Global 2000, plusieurs branches de Pesticide Action Network, et Générations futures en France déposeront leurs plaintes d'ici à la fin décembre dans quatre pays : Allemagne, Autriche, France et Italie. Dans leur ligne de mire : l'Institut allemand d'évaluation des risques, le BfR, auquel l'Allemagne, " Etat rapporteur " pour l'UE, avait confié en 2012 l'évaluation du dossier de demande de renouvellement de la licence du glyphosate déposé par les industriels menés par Monsanto. La seconde agence visée, l'Autorité européenne de sécurité des aliments (EFSA), avait, elle, pour rôle de superviser la vérification de l'expertise menée par le BfR.

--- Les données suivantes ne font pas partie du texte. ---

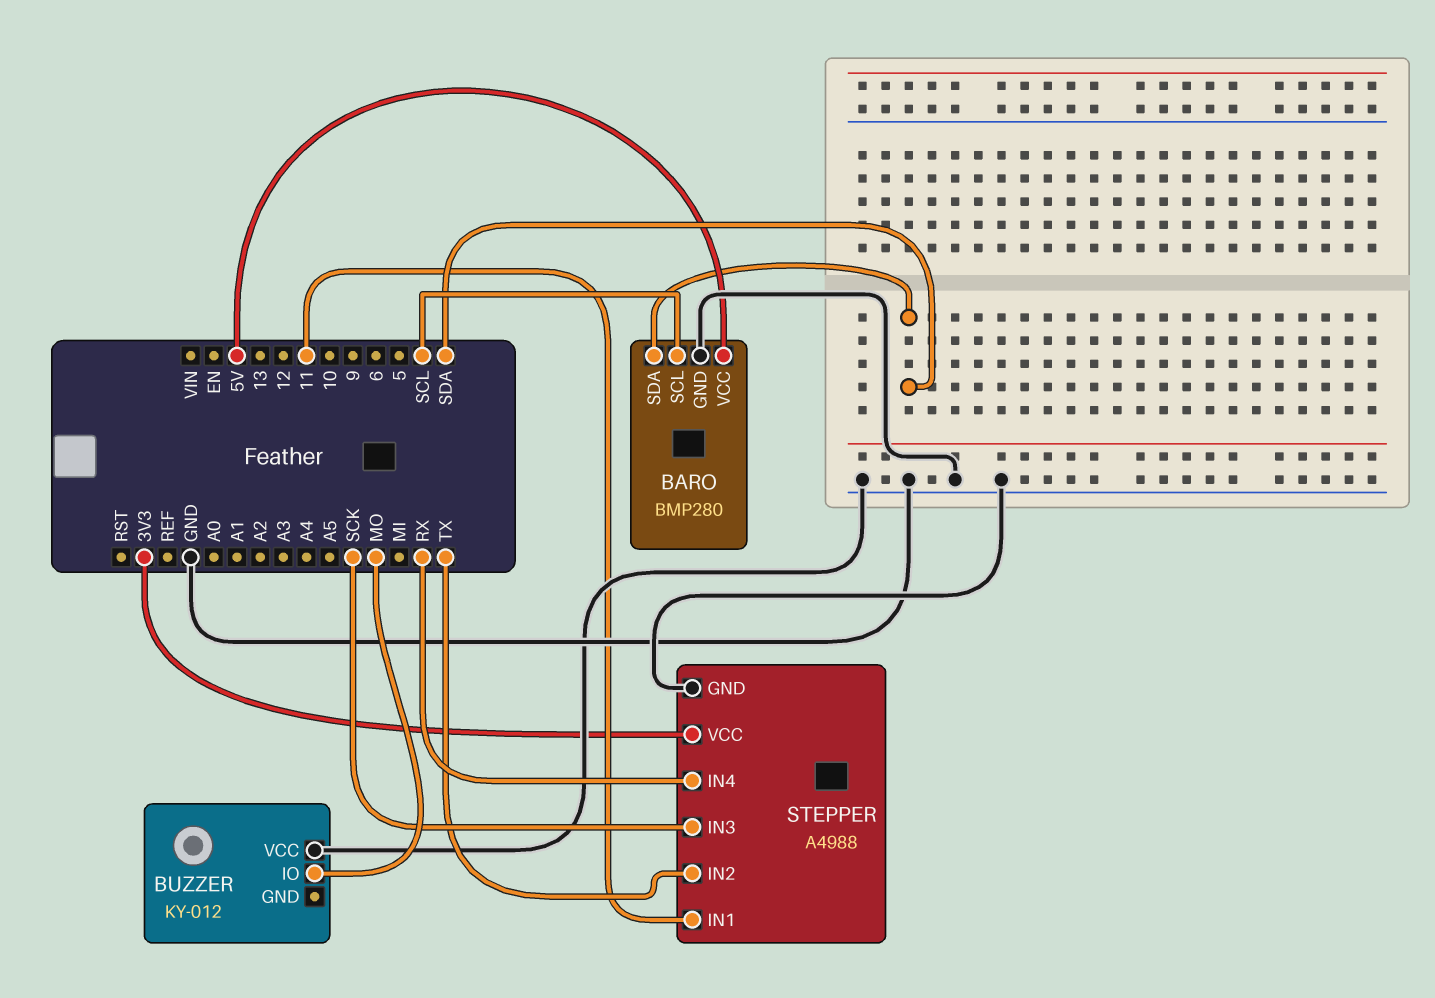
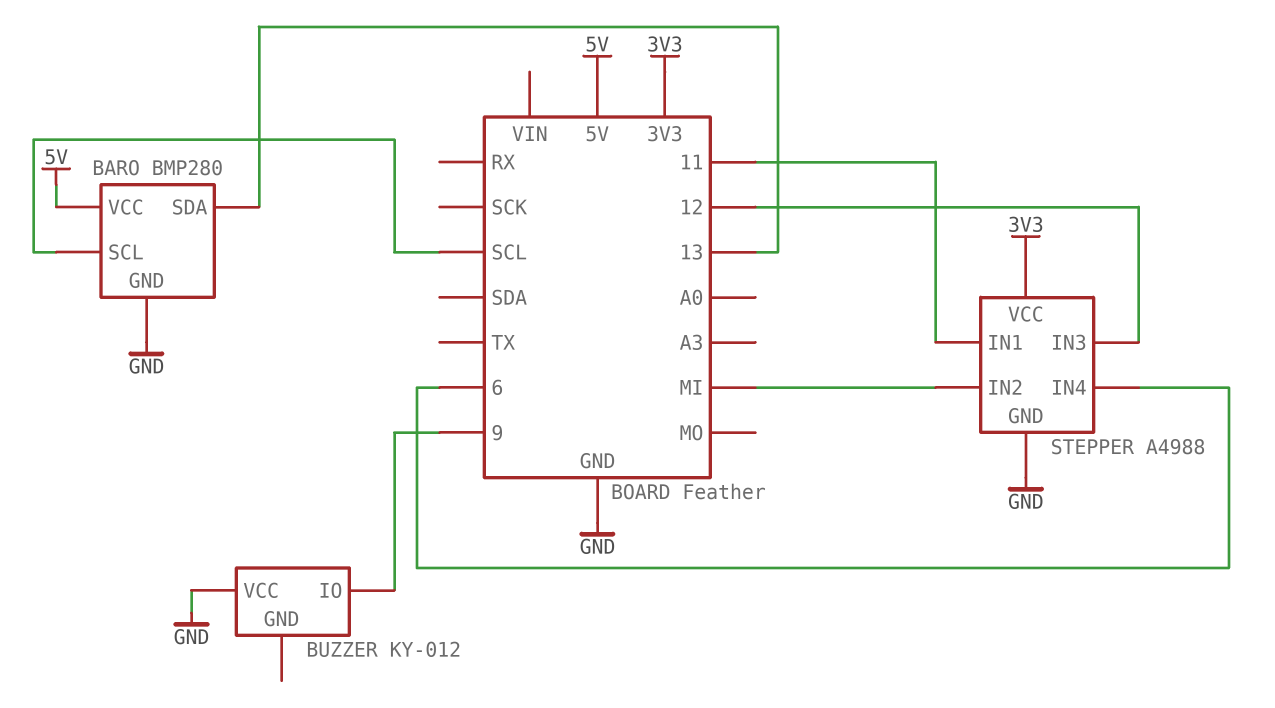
BARO pin SDA: SDA -> 13
BUZZER pin IO: MO -> 9
STEPPER pin IN2: TX -> MI
STEPPER pin IN3: SCK -> 12
STEPPER pin IN4: RX -> 6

Les ONG accusent les agences d'avoir violé l'article 11 du règlement européen sur les pesticides, en manquant de procéder à " une évaluation indépendante, objective et transparente " du dossier des industriels. Elles affirment que le BfR a fait un copier-coller des passages cruciaux de ce dernier dans son propre rapport.
Ainsi, leurs conclusions sont identiques. Le BfR et l'EFSA, tout comme les industriels, estiment que le glyphosate n'est ni génotoxique, ni cancérogène, ni reprotoxique tandis que le Centre international de recherche sur le cancer l'a classifié " cancérogène probable pour l'homme " en mars 2015.
En Autriche, où la première plainte devait être déposée lundi auprès du procureur de Vienne, Global 2000 attaque le BfR et l'EFSA notamment pour fraude et mise en danger volontaire de la sécurité du public. " Ces allégations n'ont rien de nouveau ", a réagi dans un courriel un porte-parole de l'EFSA, qui les " récuse avec la plus grande fermeté ". Le BfR n'a pas répondu au Monde.